══ Record extracts

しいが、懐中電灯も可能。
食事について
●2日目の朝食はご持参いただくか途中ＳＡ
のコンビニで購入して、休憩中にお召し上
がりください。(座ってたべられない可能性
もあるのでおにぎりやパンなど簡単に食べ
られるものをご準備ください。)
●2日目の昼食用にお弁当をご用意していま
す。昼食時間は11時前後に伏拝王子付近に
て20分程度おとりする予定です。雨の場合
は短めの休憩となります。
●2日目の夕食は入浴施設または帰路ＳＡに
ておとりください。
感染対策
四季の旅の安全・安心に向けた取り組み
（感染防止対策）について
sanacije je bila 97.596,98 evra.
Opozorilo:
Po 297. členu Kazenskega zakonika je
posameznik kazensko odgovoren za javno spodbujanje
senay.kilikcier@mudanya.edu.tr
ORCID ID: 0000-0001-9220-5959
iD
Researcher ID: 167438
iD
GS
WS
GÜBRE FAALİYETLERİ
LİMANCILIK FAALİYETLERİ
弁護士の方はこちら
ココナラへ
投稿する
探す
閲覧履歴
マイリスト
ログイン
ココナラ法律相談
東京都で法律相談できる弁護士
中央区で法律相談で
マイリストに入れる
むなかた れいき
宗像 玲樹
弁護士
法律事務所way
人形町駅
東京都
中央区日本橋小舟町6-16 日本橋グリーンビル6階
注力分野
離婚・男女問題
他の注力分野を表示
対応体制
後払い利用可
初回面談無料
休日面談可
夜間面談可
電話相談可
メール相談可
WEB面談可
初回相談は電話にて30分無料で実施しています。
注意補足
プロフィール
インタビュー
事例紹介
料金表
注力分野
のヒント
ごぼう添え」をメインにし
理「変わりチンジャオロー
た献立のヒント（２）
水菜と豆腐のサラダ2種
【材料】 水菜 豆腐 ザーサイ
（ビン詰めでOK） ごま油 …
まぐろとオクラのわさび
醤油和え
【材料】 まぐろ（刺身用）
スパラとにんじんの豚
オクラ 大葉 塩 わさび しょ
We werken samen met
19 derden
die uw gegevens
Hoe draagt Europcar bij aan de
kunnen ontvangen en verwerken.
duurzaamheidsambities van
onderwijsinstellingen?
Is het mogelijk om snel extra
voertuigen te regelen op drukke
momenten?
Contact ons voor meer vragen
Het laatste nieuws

════

Problem: In the material above, find every line that has the string "FAALİYETLERİ" and pull those lines out.

Result:
GÜBRE FAALİYETLERİ
LİMANCILIK FAALİYETLERİ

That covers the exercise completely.